- Work request -
Put the text of the material below into a numbered list, one line per item, and skip the blank lines. Leave the pictures out of the answer.

- Records provided -
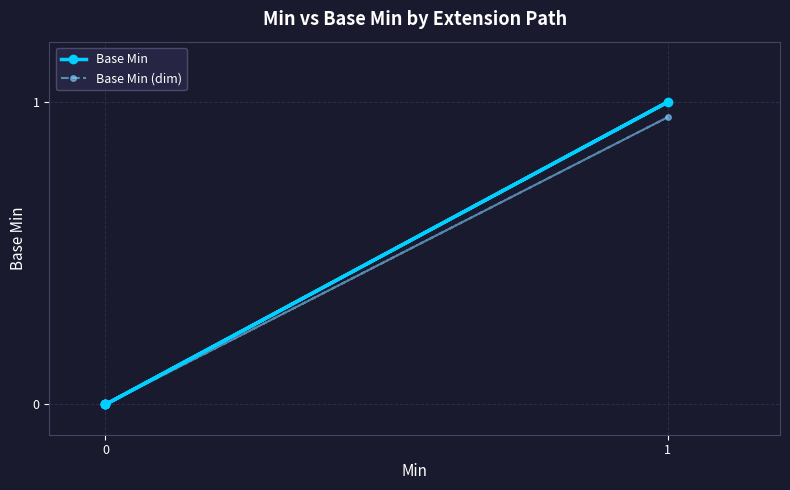

True or false: Base Min (dim) and Base Min cross at least once.

False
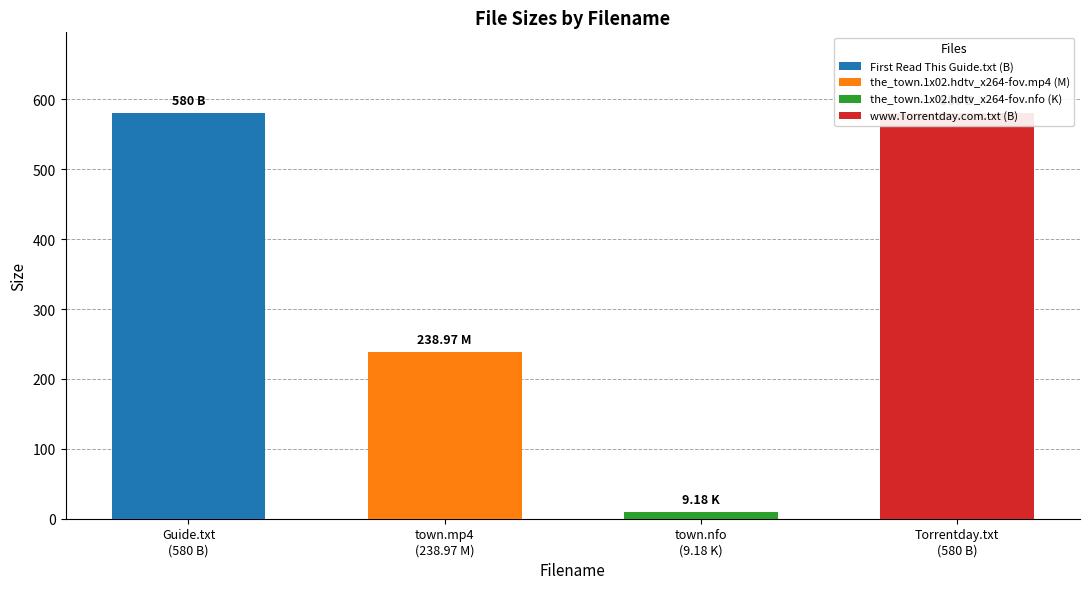

Which has a higher value, www.Torrentday.com.txt (B) or First Read This Guide.txt (B)?

www.Torrentday.com.txt (B)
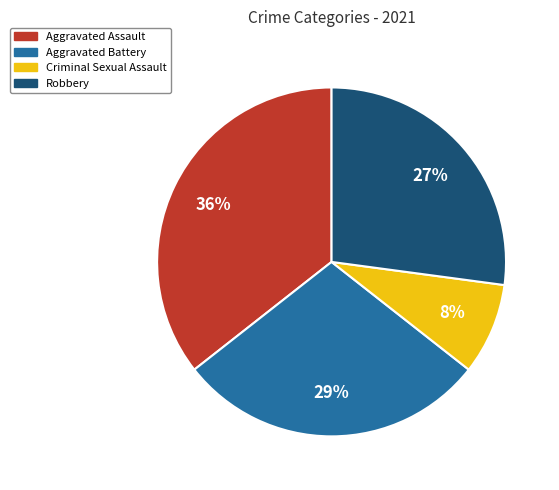

Approximately how many times larger is the value at Robbery compared to Aggravated Assault?

0.8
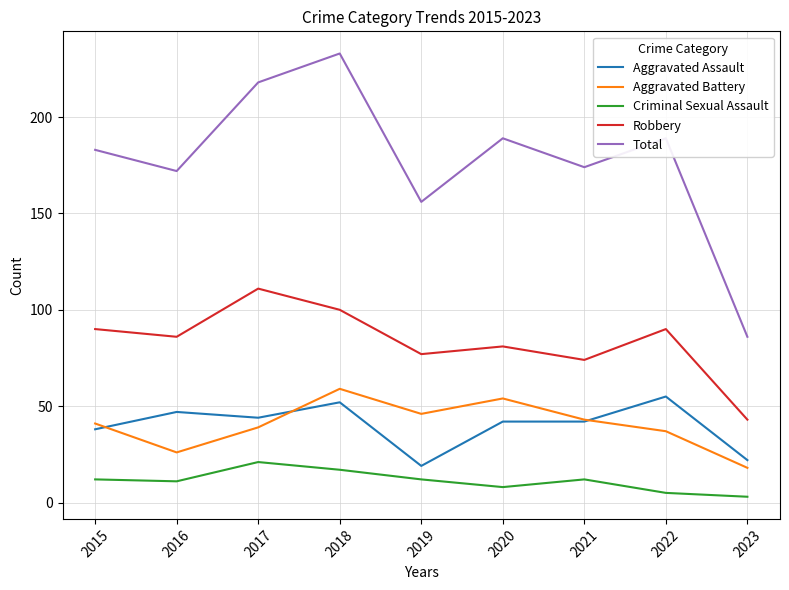

How many interior local valleys does the Aggravated Battery series have?

2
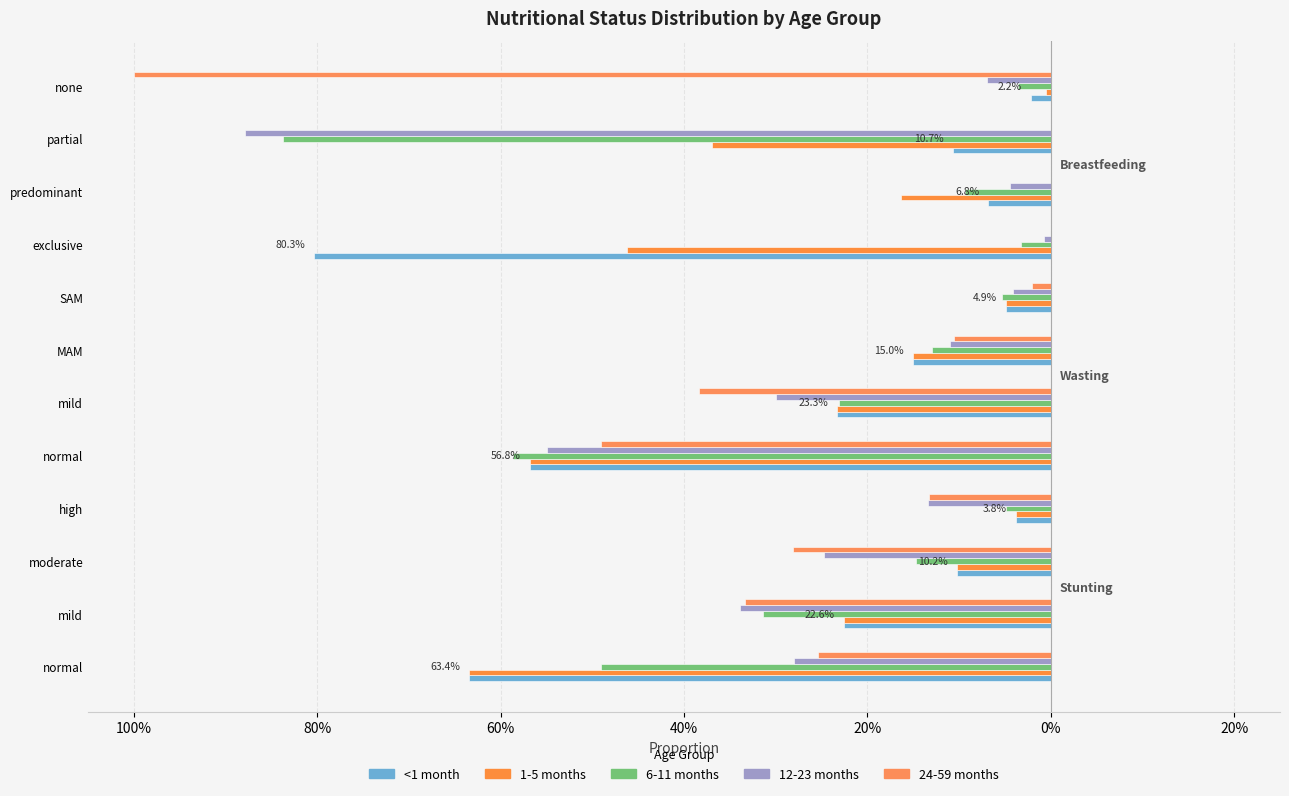

What is the value of the 6-11 months bar at the 10th from the left?

-0.1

- Response below -
1. True or false: Base Min (dim) and Base Min cross at least once.
2. False
3. Which has a higher value, www.Torrentday.com.txt (B) or First Read This Guide.txt (B)?
4. www.Torrentday.com.txt (B)
5. Approximately how many times larger is the value at Robbery compared to Aggravated Assault?
6. 0.8
7. How many interior local valleys does the Aggravated Battery series have?
8. 2
9. What is the value of the 6-11 months bar at the 10th from the left?
10. -0.1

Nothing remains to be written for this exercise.